§ WHAT THE EXERCISE ASKS:
Put the records that run from the line containing "Schema: each photo" through the end of the records, both ends included, into a two-column CSV with the columns request and answer. Give one row per request, holding its text and its answer, each in a single quoted field with line breaks replaced by spaces.

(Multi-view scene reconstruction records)
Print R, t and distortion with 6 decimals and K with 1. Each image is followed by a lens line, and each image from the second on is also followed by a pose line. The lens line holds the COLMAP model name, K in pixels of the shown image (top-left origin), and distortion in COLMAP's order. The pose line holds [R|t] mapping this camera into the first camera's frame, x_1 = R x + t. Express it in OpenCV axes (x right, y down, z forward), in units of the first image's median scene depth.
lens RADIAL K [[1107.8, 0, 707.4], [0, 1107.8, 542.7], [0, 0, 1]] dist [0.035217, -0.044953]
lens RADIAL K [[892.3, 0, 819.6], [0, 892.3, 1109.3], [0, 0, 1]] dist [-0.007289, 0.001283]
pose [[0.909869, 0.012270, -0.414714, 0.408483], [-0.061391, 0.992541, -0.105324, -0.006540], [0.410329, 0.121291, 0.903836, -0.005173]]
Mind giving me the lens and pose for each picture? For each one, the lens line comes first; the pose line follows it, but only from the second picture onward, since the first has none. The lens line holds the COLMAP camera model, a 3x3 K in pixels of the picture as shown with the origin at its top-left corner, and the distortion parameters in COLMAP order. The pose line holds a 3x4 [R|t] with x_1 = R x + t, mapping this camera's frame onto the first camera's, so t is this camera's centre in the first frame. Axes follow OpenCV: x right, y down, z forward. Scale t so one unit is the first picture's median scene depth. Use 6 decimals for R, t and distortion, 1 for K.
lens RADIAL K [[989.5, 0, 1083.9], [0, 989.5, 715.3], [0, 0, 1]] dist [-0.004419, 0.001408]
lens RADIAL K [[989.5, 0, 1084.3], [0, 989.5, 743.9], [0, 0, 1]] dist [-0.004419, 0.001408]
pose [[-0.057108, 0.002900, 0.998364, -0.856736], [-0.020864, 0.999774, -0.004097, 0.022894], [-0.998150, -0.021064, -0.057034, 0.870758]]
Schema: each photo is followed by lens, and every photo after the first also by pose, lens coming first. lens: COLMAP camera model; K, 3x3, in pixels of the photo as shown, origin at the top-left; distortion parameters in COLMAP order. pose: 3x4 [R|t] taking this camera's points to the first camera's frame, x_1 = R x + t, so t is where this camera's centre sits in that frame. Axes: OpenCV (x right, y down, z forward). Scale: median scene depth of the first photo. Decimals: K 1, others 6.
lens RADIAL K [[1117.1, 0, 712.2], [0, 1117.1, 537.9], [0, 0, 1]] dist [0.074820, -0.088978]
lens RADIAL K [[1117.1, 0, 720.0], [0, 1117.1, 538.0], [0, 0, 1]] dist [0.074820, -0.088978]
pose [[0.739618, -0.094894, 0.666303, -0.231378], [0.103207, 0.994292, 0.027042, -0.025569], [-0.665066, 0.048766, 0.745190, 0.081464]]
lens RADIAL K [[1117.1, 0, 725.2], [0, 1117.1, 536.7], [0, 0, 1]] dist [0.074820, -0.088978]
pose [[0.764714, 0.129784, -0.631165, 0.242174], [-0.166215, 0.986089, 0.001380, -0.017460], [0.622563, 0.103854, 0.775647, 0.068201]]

§ REPLY TO THE TASK:
request,answer
"Schema: each photo is followed by lens, and every photo after the first also by pose, lens coming first. lens: COLMAP camera model; K, 3x3, in pixels of the photo as shown, origin at the top-left; distortion parameters in COLMAP order. pose: 3x4 [R|t] taking this camera's points to the first camera's frame, x_1 = R x + t, so t is where this camera's centre sits in that frame. Axes: OpenCV (x right, y down, z forward). Scale: median scene depth of the first photo. Decimals: K 1, others 6.","lens RADIAL K [[1117.1, 0, 712.2], [0, 1117.1, 537.9], [0, 0, 1]] dist [0.074820, -0.088978] lens RADIAL K [[1117.1, 0, 720.0], [0, 1117.1, 538.0], [0, 0, 1]] dist [0.074820, -0.088978] pose [[0.739618, -0.094894, 0.666303, -0.231378], [0.103207, 0.994292, 0.027042, -0.025569], [-0.665066, 0.048766, 0.745190, 0.081464]] lens RADIAL K [[1117.1, 0, 725.2], [0, 1117.1, 536.7], [0, 0, 1]] dist [0.074820, -0.088978] pose [[0.764714, 0.129784, -0.631165, 0.242174], [-0.166215, 0.986089, 0.001380, -0.017460], [0.622563, 0.103854, 0.775647, 0.068201]]"